Render every line of text read from the records below as a numbered list, skipping any blank lines and leaving the pictures out of your answer.

Input records: Begin

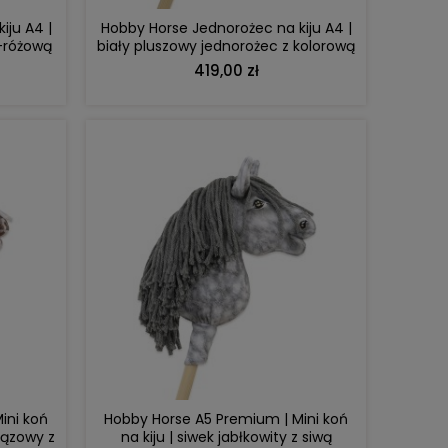
iju A4 |
Hobby Horse Jednorożec na kiju A4 |
-różową
biały pluszowy jednorożec z kolorową
iem
grzywą i złotym rogiem
419,00 zł
a Puchaty
Lalka Metoo personalizowana Alpaczka
Lalka M
różowa
121,00 zł
zł
Cena regularna:
139,99 zł
C
ł
Najniższa cena:
120,00 zł
DO KOSZYKA
ini koń
Hobby Horse A5 Premium | Mini koń
rązowy z
na kiju | siwek jabłkowity z siwą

Input records: End

[Exercise answer]:
1. iju A4 |
2. Hobby Horse Jednorożec na kiju A4 |
3. -różową
4. biały pluszowy jednorożec z kolorową
5. iem
6. grzywą i złotym rogiem
7. 419,00 zł
8. a Puchaty
9. Lalka Metoo personalizowana Alpaczka
10. Lalka M
11. różowa
12. 121,00 zł
13. zł
14. Cena regularna:
15. 139,99 zł
16. C
17. ł
18. Najniższa cena:
19. 120,00 zł
20. DO KOSZYKA
21. ini koń
22. Hobby Horse A5 Premium | Mini koń
23. rązowy z
24. na kiju | siwek jabłkowity z siwą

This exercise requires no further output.